Selection -

4.1 Quantitative model evaluation
In this subsection, we propose to judge the word similarity between words according to the PMI between them, and this is a quantity that has a specific definition and can be calculated for any collection of corpus. We implement a script to estimate the PMI between words from the raw corpus according to the definition in Eq. (2). Some words are so rare, that they may never appear around another word, i.e., p(i|k) may be zero. For these cases, we simply ignore these word pairs. At last, we can calculate the Pearson correlation coefficient between the vector similarities and the word pair’s PMI value.
The results are presented in Fig. 1. We can observe that the PMIVec model’s context vectors have the highest Pearson value, which means that they have captured the PMI information between words better than the rest vectors.
What is more, in the original SG model, the word vectors are more consistent with the PMI values than the context counterparts. However, the situation are opposite in the PMIVec model. The context vectors are the more consistent one. This is not surprising because we have normalized the word vectors so that the context vectors can capture more information about the co-occurrence information between words. Despite the seemingly contradictory results between Table 1 and Fig. 1, we argue that this is because of the vocabulary size difference between them. To be specific, the maximum vocabulary size in Table 1 is 1000 pairs of words, while Fig. 1’s vocabulary size is above 10,000. Therefore, with more noise in the vocabulary, the Pearson correlation coefficient would decrease dramatically, and appears to be contradict to some local results as presented in Table 1. In fact, in the sentence embedding tasks, the context vectors are better than the word vectors constantly in the PMIVec model.
4.2 Word similarity tasks
To compare the quality of different models’ embedding, previous papers tend to exam whether the word vector similarities agree with human’s judgements. For example, the test part of MEN data set [2] contains 1000 pairs of words together with human-assigned similarity judgments, such an example looks like “bird-insect-37.0”, where “37.0” is the human-assigned similarity score. Then, the previous papers would calculate the vector similarity scores for these word pairs. At last, they would calculate the Pearson correlation coefficient between the vector similarity scores and the human-assigned similarity scores.
We also validate the performance of different models in a serious popular word similarity tasks, including the Word Similarity353 data set [6], the MEN data set [2], the SimLex999 data set [9], the RW data set [13], and the RG65 data set [13]. The different data sets are all human annotated but with different scales and coverage. Some words in these testing data sets do not appear in our training corpus, and this means we cannot calculate the inner product between vectors for those words. To provide comparable results, we simply remove these words, and calculate the Pearson correlation coefficient among the remaining words. What is more, for the BERT model, we simply adopt the results reported in JoSE. Even though we used different training corpus, and our training corpus is smaller than the wiki corpus, these results can still validate our points here that the contextualized word representation learning model performs poorly in the context-free tasks.
We can observe that for most data sets, our model can outperform the SOTA models. For the sake of fairness, we have included an extra version of the SG model with more epochs and more negative-sampling numbers (see Tables 2 and 3).

Source excerpt -
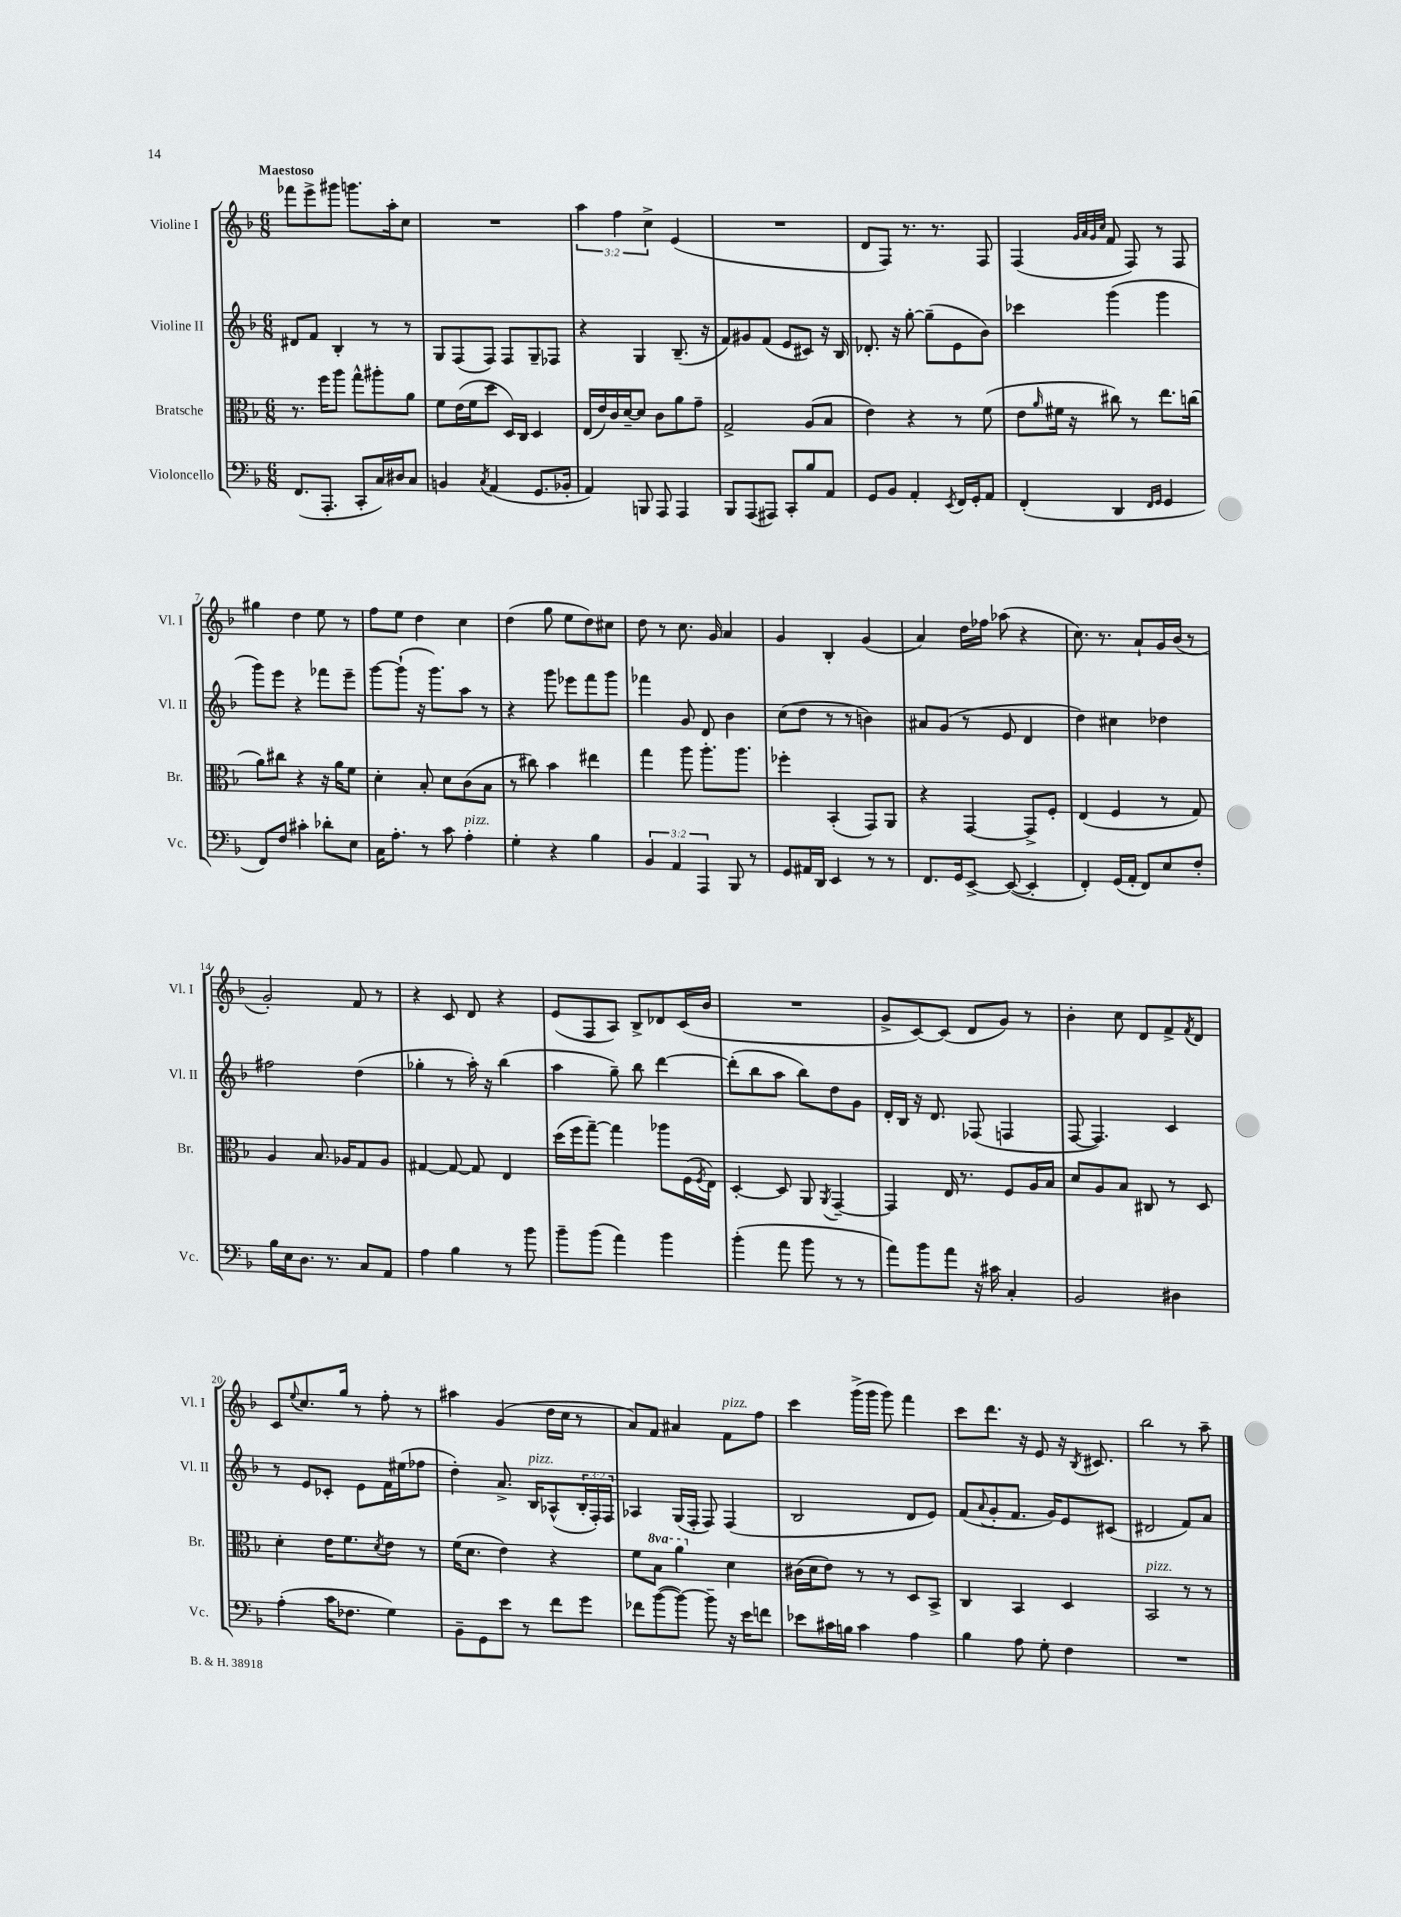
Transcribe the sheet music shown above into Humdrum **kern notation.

Challenge 1 - Please quote the stretch of the evaluation excerpt from "4.1 Quantitative model" through "the rest vectors.".
Challenge 2 - Name each word similarity data set that the evaluation excerpt uses to validate the models.
The listing has no role in this work.

Problem solution 1 -
4.1 Quantitative model evaluation
In this subsection, we propose to judge the word similarity between words according to the PMI between them, and this is a quantity that has a specific definition and can be calculated for any collection of corpus. We implement a script to estimate the PMI between words from the raw corpus according to the definition in Eq. (2). Some words are so rare, that they may never appear around another word, i.e., p(i|k) may be zero. For these cases, we simply ignore these word pairs. At last, we can calculate the Pearson correlation coefficient between the vector similarities and the word pair’s PMI value.
The results are presented in Fig. 1. We can observe that the PMIVec model’s context vectors have the highest Pearson value, which means that they have captured the PMI information between words better than the rest vectors.

Problem solution 2 -
- Word Similarity353 data set
- MEN data set
- SimLex999 data set
- RW data set
- RG65 data set